El Arsenal golpeó primero, justo antes del descanso, cuando Viktor Gyökeres transformó un penalti al minuto 44 y silenció momentáneamente a la grada madrileña. El conjunto de Mikel Arteta supo interpretar mejor la primera mitad: ordenado, agresivo en la presión y con una circulación limpia que incomodó al Atlético, demasiado contenido durante varios tramos del encuentro. El gol visitante fue un premio a una propuesta algo más ambiciosa.
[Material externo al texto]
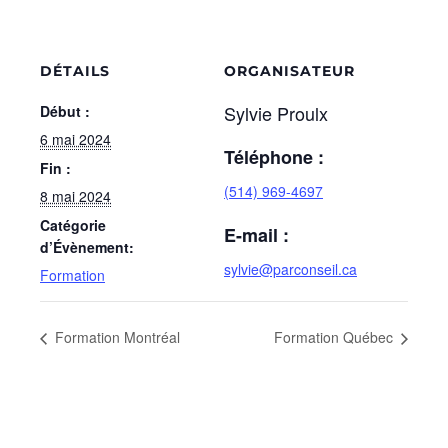
DÉTAILS
ORGANISATEUR
Sylvie Proulx
Début :
6 mai 2024
Téléphone :
Fin :
(514) 969-4697
8 mai 2024
Catégorie
E-mail :
d’Évènement:
sylvie@parconseil.ca
Formation
Formation Montréal
Formation Québec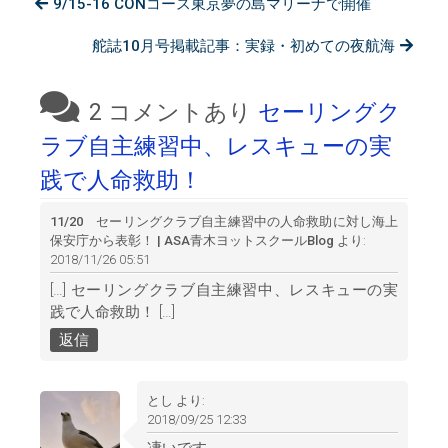
9/15-16 CONコース東京夢の島マリーナで開催
舵誌10月号掲載記事：実録・初めての夜航海
2 コメントあり
セーリングク
ラブ自主練習中、レスキューの実
践で人命救助！
11/20 セーリングクラブ自主練習中の人命救助に対し海上
保安庁から表彰！ | ASA青木ヨットスクールBlog
より:
2018/11/26 05:51
[…] セーリングクラブ自主練習中、レスキューの実
践で人命救助！ […]
返信
とし
より:
2018/09/25 12:33
凄いです…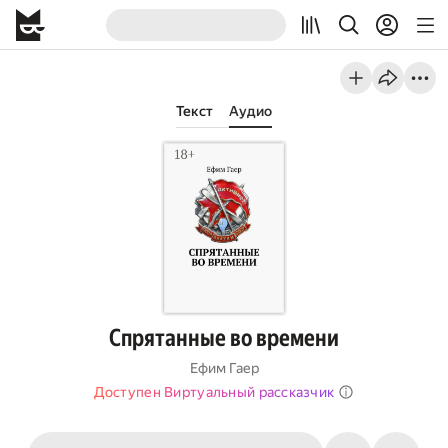
Текст
Аудио
Спрятанные во времени
Ефим Гаер
Доступен Виртуальный рассказчик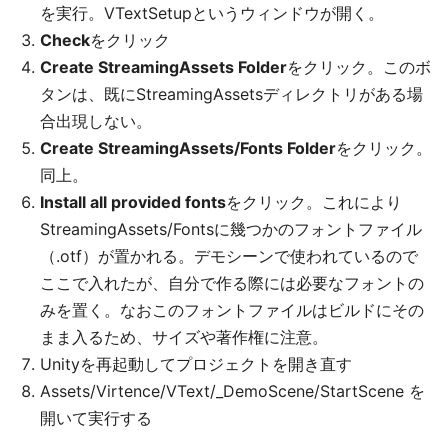
を実行。VTextSetupというウィンドウが開く。
Check
をクリック
Create StreamingAssets Folder
をクリック。このボ
タンは、既にStreamingAssetsディレクトリがある場
合出現しない。
Create StreamingAssets/Fonts Folder
をクリック。
同上。
Install all provided fonts
をクリック。これにより
StreamingAssets/Fontsに幾つかのフォントファイル
（.otf）が置かれる。デモシーンで使われているので
ここで入れたが、自分で作る際には必要なフォントの
みを置く。なおこのフォントファイルはビルドにその
まま入るため、サイズや著作権に注意。
Unityを再起動してプロジェクトを開き直す
Assets/Virtence/VText/_DemoScene/StartScene を
開いて実行する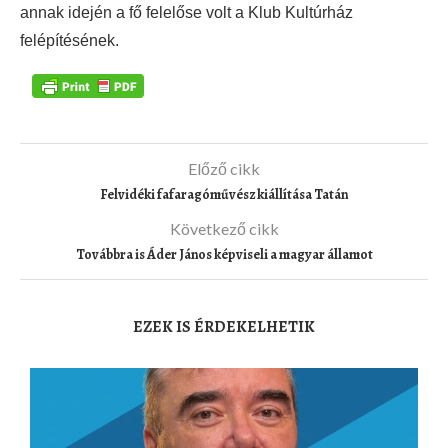
annak idején a fő felelőse volt a Klub Kultúrház
felépítésének.
Előző cikk
Felvidéki fafaragóművész kiállítása Tatán
Következő cikk
Továbbra is Áder János képviseli a magyar államot
EZEK IS ÉRDEKELHETIK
Pero el Atlético regresó del vestuario con otra cara. Más vertical, más emocional y bastante más reconocible en su libreto competitivo. La reacción llegó al minuto 56, cuando Julián Álvarez también convirtió desde el punto penal para igualar el marcador y devolverle vida al equipo de Diego Simeone. A partir de ahí, los rojiblancos vivieron sus mejores minutos, encerrando por momentos al Arsenal y rozando incluso la remontada.
El tramo final tuvo de todo: tensión, desgaste físico y un VAR protagonista que terminó anulando un posible penal favorable al Arsenal en una acción que pudo cambiar la historia del partido. El conjunto inglés acabó resistiendo la presión local y salió de Madrid con un resultado que, por contexto, parece negocio redondo. El Atlético, en cambio, se quedó con la sensación de haber dejado escapar una oportunidad importante en casa.
Con el 1-1 definitivo, todo se resolverá la próxima semana en Londres, en un Emirates Stadium que promete hervir. La semifinal sigue viva y nadie tiene todavía un pie en la final. Atlético y Arsenal siguen atrapados en esa misma pregunta europea que los persigue desde hace años: cuánto están realmente dispuestos a sufrir por tocar la gloria.